Outlook: These are strategic areas where India has growth potential, but the situation remains fluid.
Historical Tariff Patterns: Old US Tariffs on Indian Goods
To appreciate the shift, it’s important to understand the tariff structure before this recent hike.
Previous US Tariffs on Indian Goods
Tariff rates previously ranged from 6% to 33% across different categories.
Auto components already faced a 25% tariff before April 2025.
Between 2018 and 2022, average tariffs on Indian goods ranged from 2.72% to 3.91%.
These figures show that while certain sectors had moderate protection, the new across-the-board 26% rate is a sharp departure from earlier policies.

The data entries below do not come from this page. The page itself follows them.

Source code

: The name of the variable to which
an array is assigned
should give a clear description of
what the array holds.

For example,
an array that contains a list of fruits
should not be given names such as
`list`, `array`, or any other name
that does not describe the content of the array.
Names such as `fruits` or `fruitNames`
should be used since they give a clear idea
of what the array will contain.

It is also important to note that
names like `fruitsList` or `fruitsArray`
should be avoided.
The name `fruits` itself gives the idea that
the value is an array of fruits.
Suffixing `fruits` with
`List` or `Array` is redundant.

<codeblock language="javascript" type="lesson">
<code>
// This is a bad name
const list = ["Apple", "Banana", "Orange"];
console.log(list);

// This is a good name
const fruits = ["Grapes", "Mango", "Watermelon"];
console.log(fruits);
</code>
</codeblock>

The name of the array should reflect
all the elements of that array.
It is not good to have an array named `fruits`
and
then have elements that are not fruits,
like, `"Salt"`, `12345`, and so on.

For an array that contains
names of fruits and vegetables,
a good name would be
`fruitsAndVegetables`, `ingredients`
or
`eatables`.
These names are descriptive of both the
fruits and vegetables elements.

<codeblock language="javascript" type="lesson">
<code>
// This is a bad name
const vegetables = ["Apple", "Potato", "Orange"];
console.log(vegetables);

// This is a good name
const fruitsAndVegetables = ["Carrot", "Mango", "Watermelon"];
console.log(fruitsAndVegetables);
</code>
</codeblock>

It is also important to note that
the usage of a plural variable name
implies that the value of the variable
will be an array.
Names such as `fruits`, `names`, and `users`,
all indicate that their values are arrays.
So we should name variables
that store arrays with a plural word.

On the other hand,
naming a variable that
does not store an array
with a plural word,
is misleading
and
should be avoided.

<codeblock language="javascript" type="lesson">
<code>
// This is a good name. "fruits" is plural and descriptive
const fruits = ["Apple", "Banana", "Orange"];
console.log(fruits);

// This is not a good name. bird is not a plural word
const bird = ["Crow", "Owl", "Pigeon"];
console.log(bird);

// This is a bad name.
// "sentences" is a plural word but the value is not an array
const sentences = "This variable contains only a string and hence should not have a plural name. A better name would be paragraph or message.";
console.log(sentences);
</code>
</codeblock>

Indian Tariffs on US Goods
India’s average Most Favored Nation (MFN) applied tariff stood at 17%, among the highest globally.
Agricultural products faced tariffs as high as 39%.
Non-agricultural goods were taxed at an average of 13.5%.
These high tariffs have historically been a point of friction in India-US trade discussions and are part of the rationale behind the US’s latest policy stance.
Products Exempted from the New Tariff
Certain critical goods have been spared from the new 26% tariff:
Copper
Pharmaceuticals
Semiconductors
Precious metals like gold and silver
Select energy products and minerals not available domestically in the US
These exemptions suggest a strategic approach, allowing the US to maintain access to essential imports while targeting sectors with perceived trade imbalances.
Economic Implications and Strategic Outlook
The broader implications of this tariff increase include:
Declining export competitiveness for key sectors such as electronics, gems and jewelry, auto components, and agri-marine products.
Stable or favorable outlook for pharmaceuticals and textiles due to exemptions or strategic advantages.
A push for Indian exporters to diversify target markets beyond the US.
Potential policy shifts by the Indian government, including reducing tariffs on US goods, to de-escalate trade tensions.
Unlike in 2019, when India retaliated strongly after the US withdrew Generalized System of Preferences (GSP) benefits, this time India appears to be taking a more calibrated and conciliatory approach.
Conclusion
The 26% US tariff on Indian imports is a significant development with wide-ranging effects across multiple industries. While some sectors will suffer immediate setbacks, others may find opportunities in shifting trade dynamics. By understanding both the current policy and historical context, stakeholders can better navigate the challenges and opportunities that lie ahead.
As global trade policies continue to evolve, staying informed will be key for businesses, policymakers, and investors looking to adapt to a rapidly changing international trade environment.